# [SOURCE DOCUMENT]

NASHVILLE — Michigan administrator H. James Williams was selected Wednesday to be the next president of Fisk University and said he’s prepared to tackle the financial struggles of the historically Black college.

Williams is dean of the Seidman College of Business at Grand Valley State University in Allendale, Mich., and the founder of a consulting practice. He is to begin his duties Feb. 1.

“The Board made an inspired selection,” P. Andrew Patterson, vice chairman of the board of trustees and chairman of the search committee, said in a statement from the university Wednesday night. “Dr. Williams has shown strong leadership, steadfast integrity and creativity in fundraising for scholarships, academic programs and buildings in partnership with corporate leaders, faculty and alumni.”

Williams said he realizes he’s in for a challenge.

“I understand that there have been some financial challenges,” he said Wednesday. “And we know that’s one of the things we have to try to address, and we’ll do that.”

The university recently won a court fight concerning its modern art collection donated by painter Georgia O’Keeffe.

The courts have allowed the school to sell a 50 percent stake in the collection to the Crystal Bridges Museum of American Art in Bentonville. Fisk gets $30 million under the arrangement.

Fisk said the 101-piece collection donated by the late painter Georgia O’Keeffe, under the present plan, will be rotated every two years between the school and the museum. The collection will remain at Fisk through fall 2013 and then move to the museum.

Final details of the arrangement were approved by a Nashville judge in August.

# [EXERCISE SET]
A: List every person named in the article above about Fisk University's new president.
B: Continue the news article above about Fisk University's new president, starting after its final sentence.

# [EXCERPTED DATA]
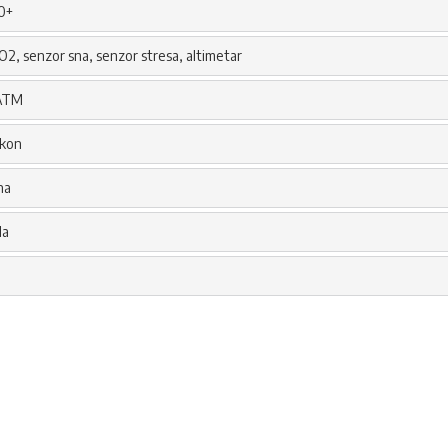
0+
O2, senzor sna, senzor stresa, altimetar
ATM
ikon
na
la
e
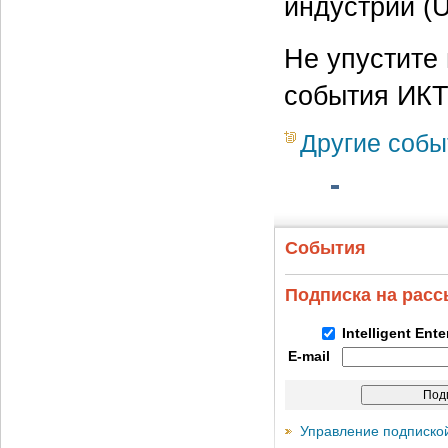
индустрии (U
Не упустите
события ИКТ
Другие собы
События
Подписка на рас
Intelligent Ent
E-mail
Управление подписко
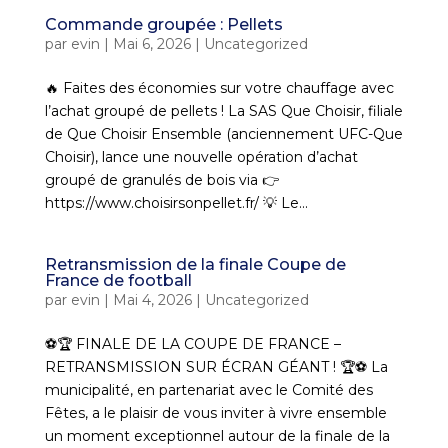
Commande groupée : Pellets
par
evin
|
Mai 6, 2026
|
Uncategorized
🔥 Faites des économies sur votre chauffage avec
l’achat groupé de pellets ! La SAS Que Choisir, filiale
de Que Choisir Ensemble (anciennement UFC-Que
Choisir), lance une nouvelle opération d’achat
groupé de granulés de bois via 👉
https://www.choisirsonpellet.fr/ 💡 Le...
Retransmission de la finale Coupe de
France de football
par
evin
|
Mai 4, 2026
|
Uncategorized
⚽🏆 FINALE DE LA COUPE DE FRANCE –
RETRANSMISSION SUR ÉCRAN GÉANT ! 🏆⚽ La
municipalité, en partenariat avec le Comité des
Fêtes, a le plaisir de vous inviter à vivre ensemble
un moment exceptionnel autour de la finale de la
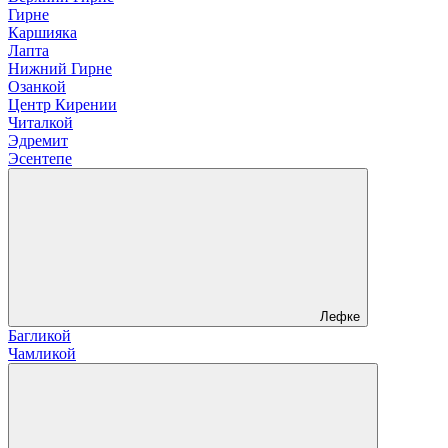
Гирне
Каршияка
Лапта
Нижний Гирне
Озанкой
Центр Кирении
Читалкой
Эдремит
Эсентепе
Лефке
Багликой
Чамликой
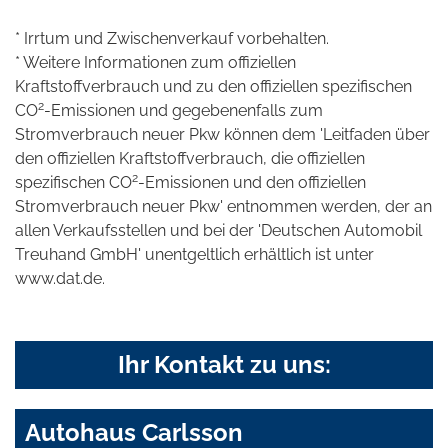
* Irrtum und Zwischenverkauf vorbehalten.
* Weitere Informationen zum offiziellen
Kraftstoffverbrauch und zu den offiziellen spezifischen
2
CO
-Emissionen und gegebenenfalls zum
Stromverbrauch neuer Pkw können dem 'Leitfaden über
den offiziellen Kraftstoffverbrauch, die offiziellen
2
spezifischen CO
-Emissionen und den offiziellen
Stromverbrauch neuer Pkw' entnommen werden, der an
allen Verkaufsstellen und bei der 'Deutschen Automobil
Treuhand GmbH' unentgeltlich erhältlich ist unter
www.dat.de.
Ihr Kontakt zu uns:
Autohaus Carlsson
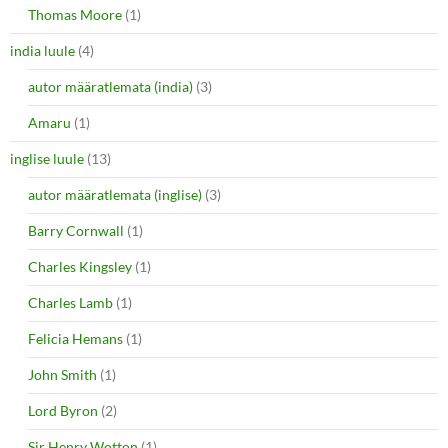
Thomas Moore
(1)
india luule
(4)
autor määratlemata (india)
(3)
Amaru
(1)
inglise luule
(13)
autor määratlemata (inglise)
(3)
Barry Cornwall
(1)
Charles Kingsley
(1)
Charles Lamb
(1)
Felicia Hemans
(1)
John Smith
(1)
Lord Byron
(2)
Sir Henry Wotton
(1)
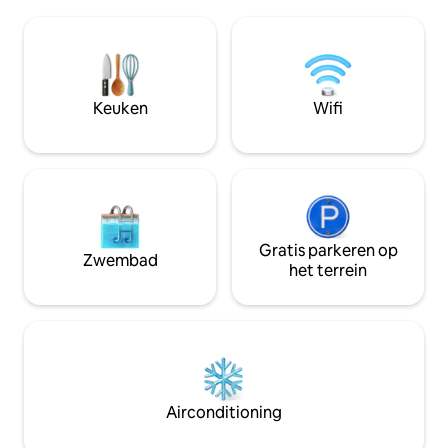
heeft een grote buitenruimte om met je
zitgelegenheid voo
gezin van te genieten, bestaande uit
Minuten met de au
een groot zwembad, een hangmat en
minuten - Stranden
een barbecue. Dit mooie studio-
Geniet van het ec
appartement is ideaal voor stellen en
gezinnen die reizen met jonge kinderen.
Keuken
Wifi
Gratis parkeren op
Zwembad
het terrein
Airconditioning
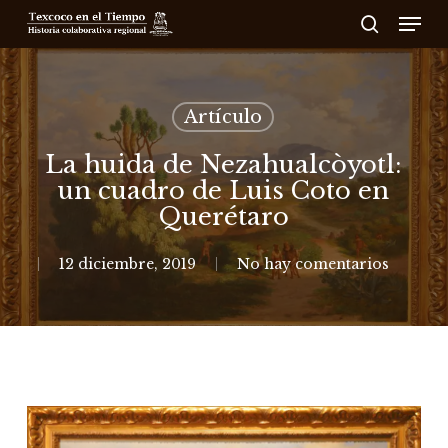
Skip
Men
to
search
main
content
Artículo
La huida de Nezahualcòyotl:
un cuadro de Luis Coto en
Querétaro
12 diciembre, 2019
No hay comentarios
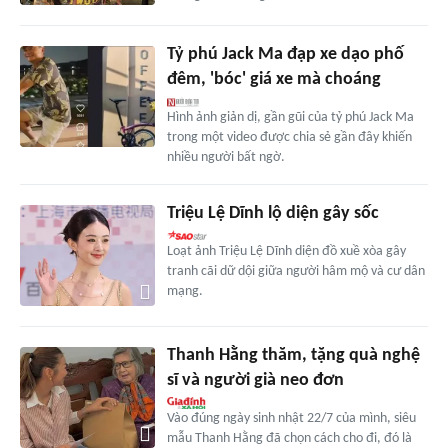
Tỷ phú Jack Ma đạp xe dạo phố
đêm, 'bóc' giá xe mà choáng
Hình ảnh giản dị, gần gũi của tỷ phú Jack Ma
trong một video được chia sẻ gần đây khiến
nhiều người bất ngờ.
Triệu Lệ Dĩnh lộ diện gây sốc
Loạt ảnh Triệu Lệ Dĩnh diện đồ xuề xòa gây
tranh cãi dữ dội giữa người hâm mộ và cư dân
mạng.
Thanh Hằng thăm, tặng quà nghệ
sĩ và người già neo đơn
Vào đúng ngày sinh nhật 22/7 của mình, siêu
mẫu Thanh Hằng đã chọn cách cho đi, đó là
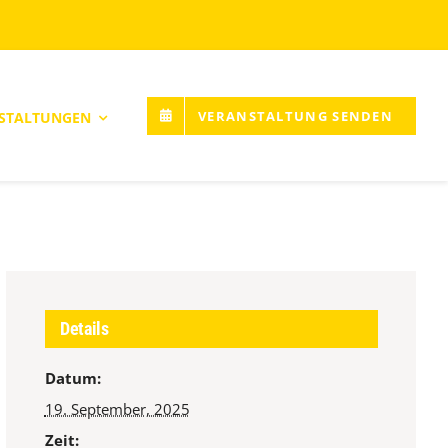
VERANSTALTUNG SENDEN
STALTUNGEN
Details
Datum:
19. September, 2025
Zeit:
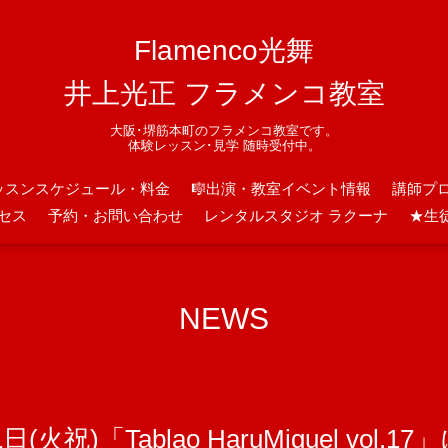
Flamenco光舞
井上光正 フラメンコ教室
大阪･堺筋本町のフラメンコ教室です。
体験レッスン･見学 随時受付中。
ッスンスケジュール・料金
🎼出演・教室イベント情報
講師プ
セス
予約・お問い合わせ
レンタルスタジオ ラクーナ
★生
NEWS
(火祝)「Tablao HaruMiguel vol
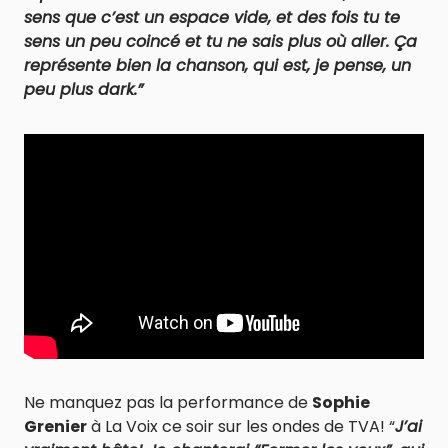
sens que c’est un espace vide, et des fois tu te
sens un peu coincé et tu ne sais plus où aller. Ça
représente bien la chanson, qui est, je pense, un
peu plus dark.”
Ne manquez pas la performance de
Sophie
Grenier
à La Voix ce soir sur les ondes de TVA! “
J’ai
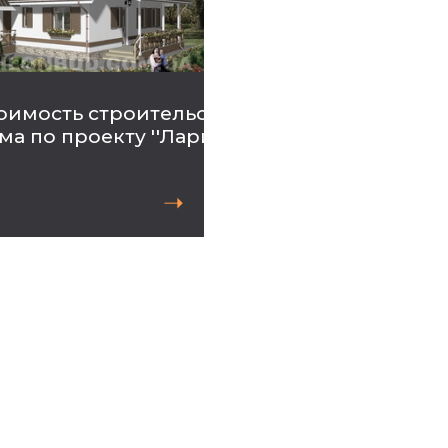
оимость строительства
ма по проекту ''Лариса 2''
➝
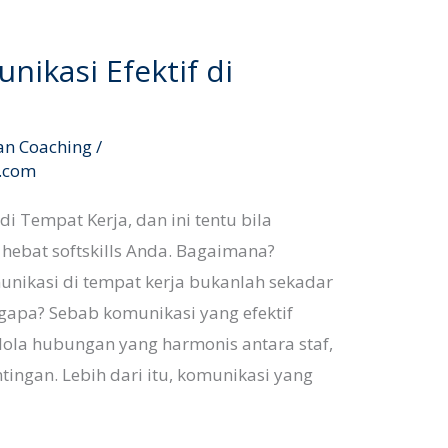
nikasi Efektif di
an Coaching
/
l.com
di Tempat Kerja, dan ini tentu bila
ebat softskills Anda. Bagaimana?
nikasi di tempat kerja bukanlah sekadar
gapa? Sebab komunikasi yang efektif
ola hubungan yang harmonis antara staf,
ngan. Lebih dari itu, komunikasi yang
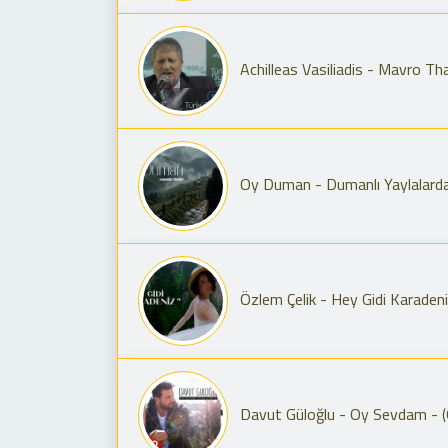
Achilleas Vasiliadis - Mavro Th
Oy Duman - Dumanlı Yaylalarda
Özlem Çelik - Hey Gidi Karadeniz
Davut Güloğlu - Oy Sevdam - (O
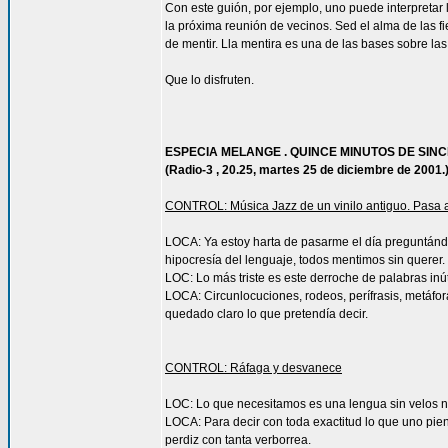
Con este guión, por ejemplo, uno puede interpretar l
la próxima reunión de vecinos. Sed el alma de las f
de mentir. Lla mentira es una de las bases sobre la
Que lo disfruten.
ESPECIA MELANGE . QUINCE MINUTOS DE SIN
(Radio-3 , 20.25, martes 25 de diciembre de 2001.
CONTROL: Música Jazz de un vinilo antiguo. Pasa 
LOCA: Ya estoy harta de pasarme el día preguntánd
hipocresía del lenguaje, todos mentimos sin querer.
LOC: Lo más triste es este derroche de palabras inút
LOCA: Circunlocuciones, rodeos, perífrasis, metáfora
quedado claro lo que pretendía decir.
CONTROL: Ráfaga y desvanece
LOC: Lo que necesitamos es una lengua sin velos ni 
LOCA: Para decir con toda exactitud lo que uno pie
perdiz con tanta verborrea.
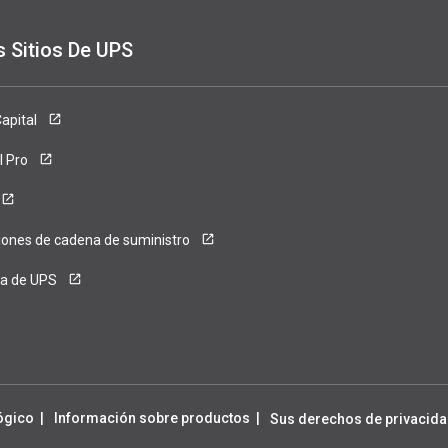
s Sitios De UPS
ense
apital
l Pro
iones de cadena de suministro
ca de UPS
ógico
Información sobre productos
Sus derechos de privacida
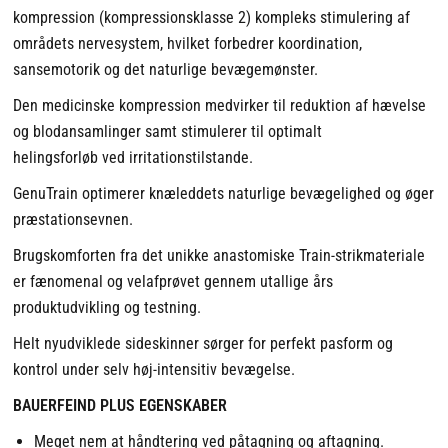
kompression (kompressionsklasse 2) kompleks stimulering af
områdets nervesystem, hvilket forbedrer koordination,
sansemotorik og det naturlige bevægemønster.
Den medicinske kompression medvirker til reduktion af hævelse
og blodansamlinger samt stimulerer til optimalt
helingsforløb ved irritationstilstande.
GenuTrain optimerer knæleddets naturlige bevægelighed og øger
præstationsevnen.
Brugskomforten fra det unikke anastomiske Train-strikmateriale
er fænomenal og velafprøvet gennem utallige års
produktudvikling og testning.
Helt nyudviklede sideskinner sørger for perfekt pasform og
kontrol under selv høj-intensitiv bevægelse.
BAUERFEIND PLUS EGENSKABER
Meget nem at håndtering ved påtagning og aftagning.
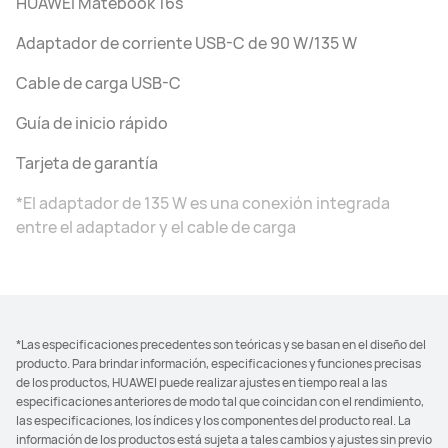
HUAWEI Matebook 16s
Adaptador de corriente USB-C de 90 W/135 W
Cable de carga USB-C
Guía de inicio rápido
Tarjeta de garantía
*El adaptador de 135 W es una conexión integrada
entre el adaptador y el cable de carga
*Las especificaciones precedentes son teóricas y se basan en el diseño del
producto. Para brindar información, especificaciones y funciones precisas
de los productos, HUAWEI puede realizar ajustes en tiempo real a las
especificaciones anteriores de modo tal que coincidan con el rendimiento,
las especificaciones, los índices y los componentes del producto real. La
información de los productos está sujeta a tales cambios y ajustes sin previo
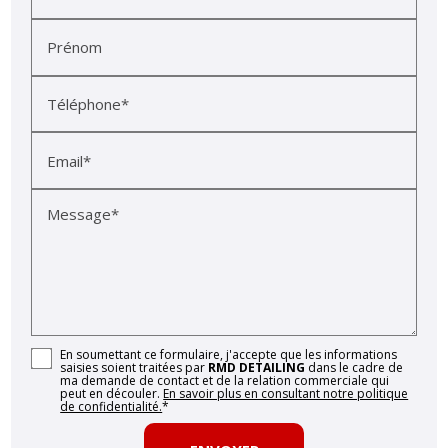
Prénom
Téléphone*
Email*
Message*
En soumettant ce formulaire, j'accepte que les informations
saisies soient traitées par
RMD DETAILING
dans le cadre de
ma demande de contact et de la relation commerciale qui
peut en découler.
En savoir plus en consultant notre politique
de confidentialité.
*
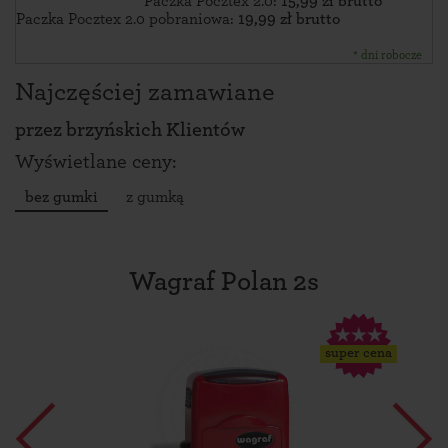
Paczka Pocztex 2.0:
15,99 zł brutto
Paczka Pocztex 2.0 pobraniowa:
19,99 zł brutto
* dni robocze
Najczęściej zamawiane
przez
brzyńskich Klientów
Wyświetlane ceny:
bez gumki
z gumką
Wagraf Polan 2s
super cena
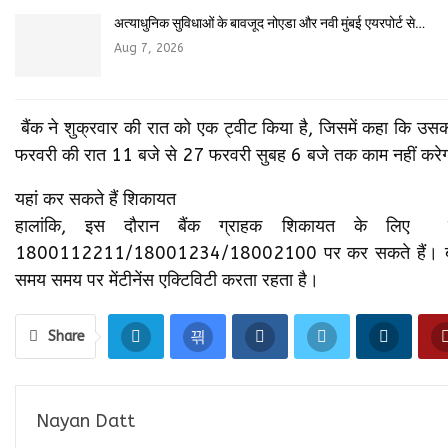
अत्याधुनिक सुविधाओं के बावजूद नोएडा और नवी मुंबई एयरपोर्ट से…
Aug 7, 2026
बैंक ने शुक्रवार की रात को एक ट्वीट किया है, जिसमें कहा कि उसका 
फरवरी की रात 11 बजे से 27 फरवरी सुबह 6 बजे तक काम नहीं करे
यहां कर सकते हैं शिकायत
हालांकि, इस दौरान बैंक ग्राहक शिकायत के लिए रजिस
1800112211/18001234/18002100 पर कर सकते हैं। बता दें क
समय समय पर मेंटीनेंस एक्टिविटी करता रहता है।
Share
Nayan Datt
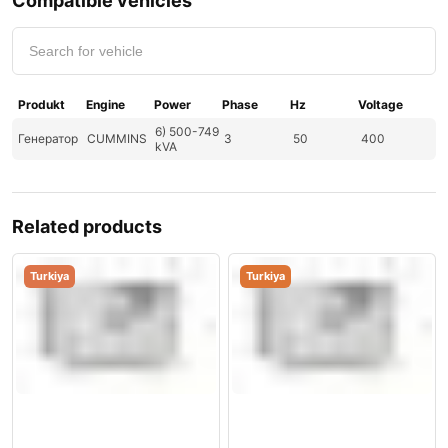
Compatible vehicles
Produkt
Engine
Power
Phase
Hz
Voltage
6) 500-749
Генератор
CUMMINS
3
50
400
kVA
Related products
Turkiya
Turkiya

# [LIST OF ANSWERS]
A:
H. James Williams
P. Andrew Patterson
Georgia O’Keeffe

B:
O’Keeffe had stipulated that the collection never be sold. A legal battle over the issue lasted more than a decade.

Fisk had said the school might have to close if it didn’t sell the stake to the museum, built by Wal-Mart heiress Alice Walton.

Current Fisk President Hazel O’Leary, who was energy secretary in the Clinton administration, had planned to retire Dec. 31 but the university said in its statement Wednesday night she would delay her departure to ensure a smooth transition.

Williams said he will share his plans for Fisk’s future once he gets on campus and talks with its faculty and administrators, but right now is just preparing to transition.

“I’m looking to living in the Nashville community and working with that community to make sure that Fisk can be all that it can be,” he said.

According to the Grand Valley State University website, Williams has worked as a corporate and tax attorney.

He received a bachelor’s degree in accounting from North Carolina Central University, an MBA in accounting at the University of Wisconsin, and a Ph.D. in accounting at the University of Georgia.

He got his law degrees from Georgetown University Law Center.